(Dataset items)
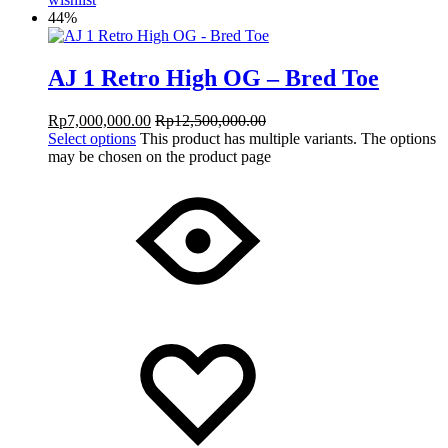
44%
AJ 1 Retro High OG – Bred Toe
Rp
7,000,000.00
Rp
12,500,000.00
Select options
This product has multiple variants. The options
may be chosen on the product page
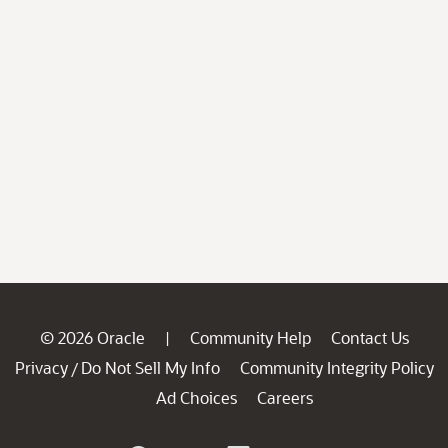
© 2026 Oracle
Community Help
Contact Us
|
Privacy
Do Not Sell My Info
Community Integrity Policy
/
Ad Choices
Careers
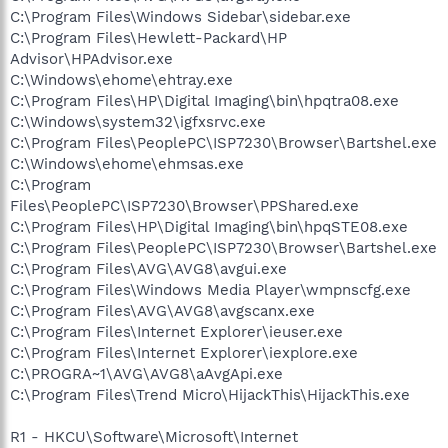
C:\Program Files\Windows Sidebar\sidebar.exe
C:\Program Files\Hewlett-Packard\HP
Advisor\HPAdvisor.exe
C:\Windows\ehome\ehtray.exe
C:\Program Files\HP\Digital Imaging\bin\hpqtra08.exe
C:\Windows\system32\igfxsrvc.exe
C:\Program Files\PeoplePC\ISP7230\Browser\Bartshel.exe
C:\Windows\ehome\ehmsas.exe
C:\Program
Files\PeoplePC\ISP7230\Browser\PPShared.exe
C:\Program Files\HP\Digital Imaging\bin\hpqSTE08.exe
C:\Program Files\PeoplePC\ISP7230\Browser\Bartshel.exe
C:\Program Files\AVG\AVG8\avgui.exe
C:\Program Files\Windows Media Player\wmpnscfg.exe
C:\Program Files\AVG\AVG8\avgscanx.exe
C:\Program Files\Internet Explorer\ieuser.exe
C:\Program Files\Internet Explorer\iexplore.exe
C:\PROGRA~1\AVG\AVG8\aAvgApi.exe
C:\Program Files\Trend Micro\HijackThis\HijackThis.exe
R1 - HKCU\Software\Microsoft\Internet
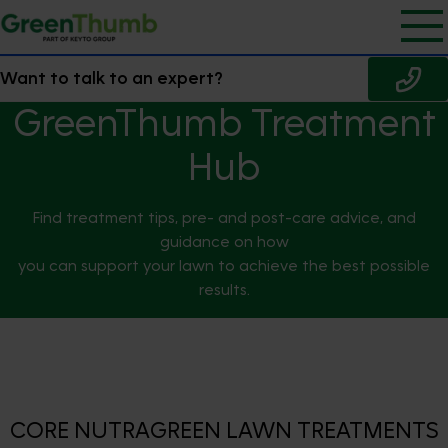
Want to talk to an expert?
GreenThumb Treatment
Hub
Find treatment tips, pre- and post-care advice, and
guidance on how
you can support your lawn to achieve the best possible
results.
CORE NUTRAGREEN LAWN TREATMENTS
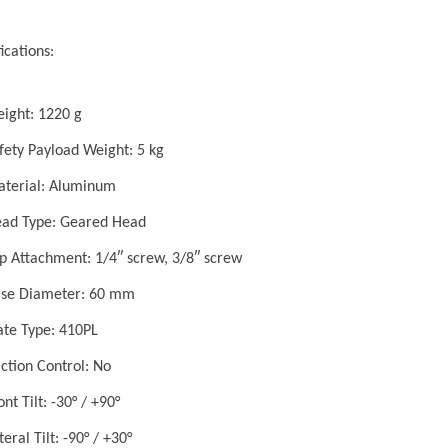
ications:
ight: 1220 g
fety Payload Weight: 5 kg
terial: Aluminum
ad Type: Geared Head
p Attachment: 1/4″ screw, 3/8″ screw
se Diameter: 60 mm
ate Type: 410PL
iction Control: No
ont Tilt: -30° / +90°
teral Tilt: -90° / +30°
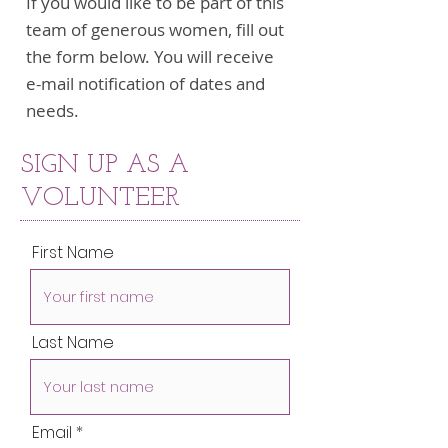
If you would like to be part of this
team of generous women, fill out
the form below. You will receive
e-mail notification of dates and
needs.
SIGN UP AS A
VOLUNTEER
First Name
Last Name
Email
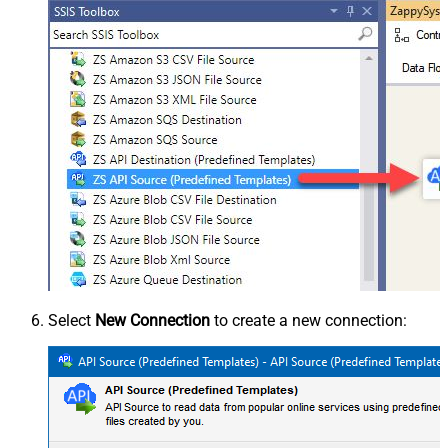
Select
New Connection
to create a new connection:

TASK PROMPT: Take the records above and transcribe them exactly, dropping every picture.

RESPONSE:
44%
AJ 1 Retro High OG – Bred Toe
Rp
7,000,000.00
Rp
12,500,000.00
Select options
This product has multiple variants. The options
may be chosen on the product page
© 2026 Oracle
Community Help
Contact Us
|
Privacy
Do Not Sell My Info
Community Integrity Policy
/
Ad Choices
Careers
C:\Program Files\Windows Sidebar\sidebar.exe
C:\Program Files\Hewlett-Packard\HP
Advisor\HPAdvisor.exe
C:\Windows\ehome\ehtray.exe
C:\Program Files\HP\Digital Imaging\bin\hpqtra08.exe
C:\Windows\system32\igfxsrvc.exe
C:\Program Files\PeoplePC\ISP7230\Browser\Bartshel.exe
C:\Windows\ehome\ehmsas.exe
C:\Program
Files\PeoplePC\ISP7230\Browser\PPShared.exe
C:\Program Files\HP\Digital Imaging\bin\hpqSTE08.exe
C:\Program Files\PeoplePC\ISP7230\Browser\Bartshel.exe
C:\Program Files\AVG\AVG8\avgui.exe
C:\Program Files\Windows Media Player\wmpnscfg.exe
C:\Program Files\AVG\AVG8\avgscanx.exe
C:\Program Files\Internet Explorer\ieuser.exe
C:\Program Files\Internet Explorer\iexplore.exe
C:\PROGRA~1\AVG\AVG8\aAvgApi.exe
C:\Program Files\Trend Micro\HijackThis\HijackThis.exe
R1 - HKCU\Software\Microsoft\Internet
Want to talk to an expert?
GreenThumb Treatment
Hub
Find treatment tips, pre- and post-care advice, and
guidance on how
you can support your lawn to achieve the best possible
results.
CORE NUTRAGREEN LAWN TREATMENTS
ications:
ight: 1220 g
fety Payload Weight: 5 kg
terial: Aluminum
ad Type: Geared Head
p Attachment: 1/4″ screw, 3/8″ screw
se Diameter: 60 mm
ate Type: 410PL
iction Control: No
ont Tilt: -30° / +90°
teral Tilt: -90° / +30°
If you would like to be part of this
team of generous women, fill out
the form below. You will receive
e-mail notification of dates and
needs.
SIGN UP AS A
VOLUNTEER
First Name
Last Name
Email
Select
New Connection
to create a new connection:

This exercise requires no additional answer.